Those policies were popular with "people who voted", not just the rich.
> I think if you look at Net Migration, the jump is very sudden:
That's the composition of the growth, not the population growth itself.
I'm saying that if population growth was 100% from local births, or if population growth was much lower, we'd still be in this situation. The source of the population growth is immaterial.
> I'm saying that if population growth was 100% from local births, or if population growth was much lower, we'd still be in this situation. The source of the population growth is immaterial.
It's not immaterial. People often want their kids to have as good a life as they did. If there's something stopping that because there are too many kids nationally, that's very different to stopping that because the government allows giant numbers of extra people into the country.
ONS[0] shows deaths of around 550k at the same time.
> 775k in 2008, off a population of 62m.
Same ONS chart shows more like 720k births, and 500k deaths as well.
> I feel like you're bending over backwards to pretend you don't understand the point.

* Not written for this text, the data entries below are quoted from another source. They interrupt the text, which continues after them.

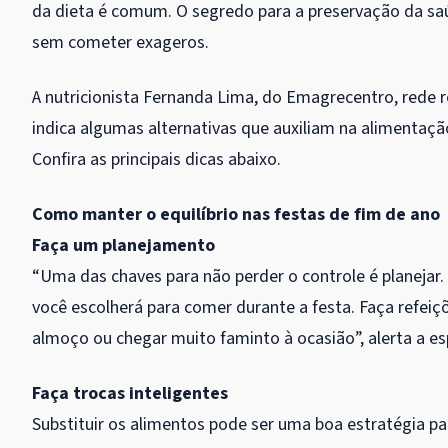
da dieta é comum. O segredo para a preservação da saú
sem cometer exageros.
A nutricionista Fernanda Lima, do Emagrecentro, rede r
indica algumas alternativas que auxiliam na alimentaç
Confira as principais dicas abaixo.
Como manter o equilíbrio nas festas de fim de ano
Faça um planejamento
“Uma das chaves para não perder o controle é planejar.
você escolherá para comer durante a festa. Faça refeiçõ
almoço ou chegar muito faminto à ocasião”, alerta a esp
Faça trocas inteligentes
Substituir os alimentos pode ser uma boa estratégia p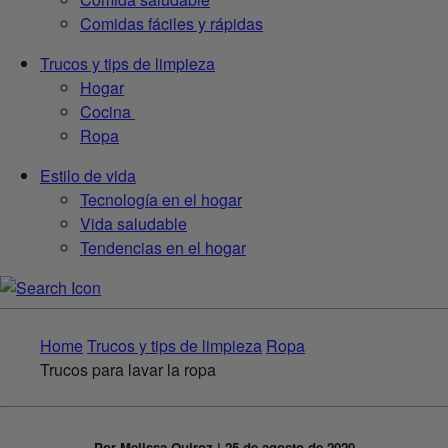
Comidas fáciles y rápidas
Trucos y tips de limpieza
Hogar
Cocina
Ropa
Estilo de vida
Tecnología en el hogar
Vida saludable
Tendencias en el hogar
Home
Trucos y tips de limpieza
Ropa
Trucos para lavar la ropa
Por Melissa Quiroz | 25 de agosto de 2020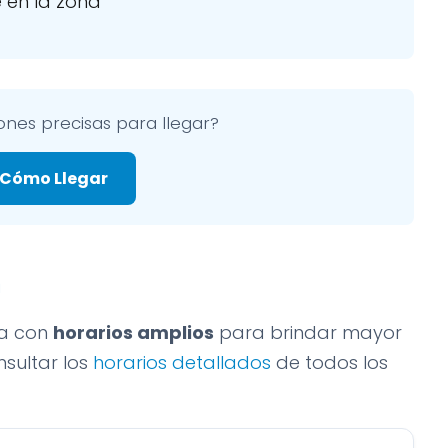
 en la zona
ones precisas para llegar?
 Cómo Llegar
n
ta con
horarios amplios
para brindar mayor
sultar los
horarios detallados
de todos los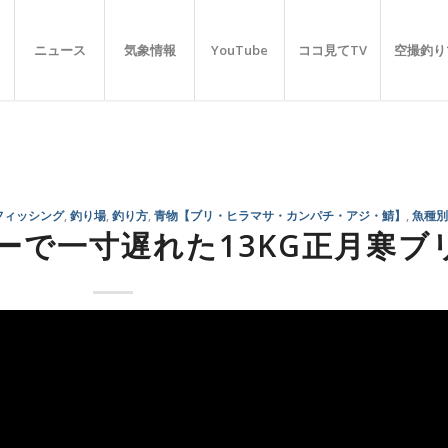
ニュース
気象情報
YouTube
ココ見てTV
空撮釣り
フィッシング
,
釣り場
,
釣り方
,
青物【ブリ・ヒラマサ・カンパチ・アジ・鯖】
,
魚種別
ーで一寸遅れた13KG正月寒ブ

Just as the 700k immigration figure I mentioned above I did so in good faith, making it net migration, I think you should operate in good faith as well and talk about net natural population change.
I think if you look at Net Migration, the jump is very sudden:
https://www.statista.com/statistics/283287/net-migration-fig...
>> government has pursued mutually exclusive policies (underbuilding and high immigration)
Both policies are popular with the capital owning "rich" - it keeps the value of the property high, and it keeps employee wages low.